鷲見はこれらの活動で目をつけられ、「3・15」の検束、これにはハンストで抗議、入党後の「4・16」では6年の懲役刑を受けました。家族友人の支援が支えとなり非転向で満期出獄します。当時、農村は繭糸価暴落で窮乏化が進む中を敗戦まで保護観察の身でありながら、農畔耕地整備の事業先頭に立って活動を続けます。

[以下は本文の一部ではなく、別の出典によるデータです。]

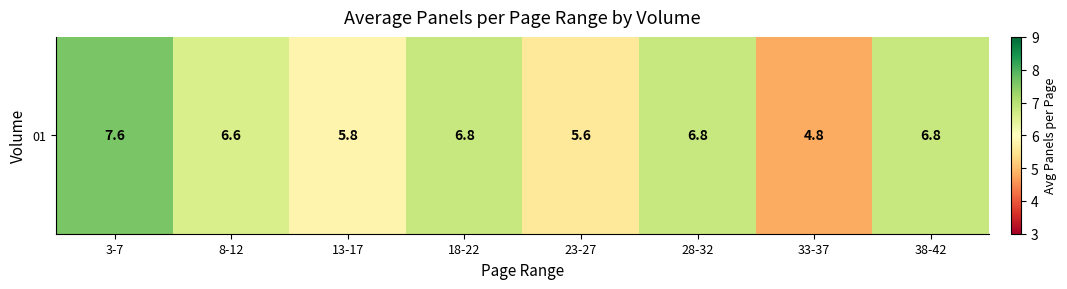

Which category has the lowest value across all series?

33-37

戦後、再入党して衆議院候補となります。落選しても日農のリーダーとして村、続いて県の農地委員となり農地改革、土地改良の活動に尽力し、その中でミチューリン運動に参加しました。他の地域ではレッドパージや地下活動と混乱する激動の日々でしたが、ここではミチューリン運動により農民との結びつきを強めて乗り切っていきました。
「選挙と言えばいつも落選」の鷲見も、安保闘争後に共闘組織ができると上げ潮に乗って鼎町町議に当選しました。3期を前に脳卒中で倒れ、それをきっかけに「記録は実践の証明」と戦前からの活動を書き始めた自伝『伊那谷を花咲く大地に』―農民解放の先駆者鷲美京一の歩んだ道』を書き始めましたが69歳で逝去しました。
この本には「百姓わしみ、人間わしみ」と庶民から愛された波乱に富んだ生涯が綴られています。口述筆記したものを死後に、妻や甥相波三郎やジャーナリスト塚原広志らの協力、刊行委員会の手によって出版されました。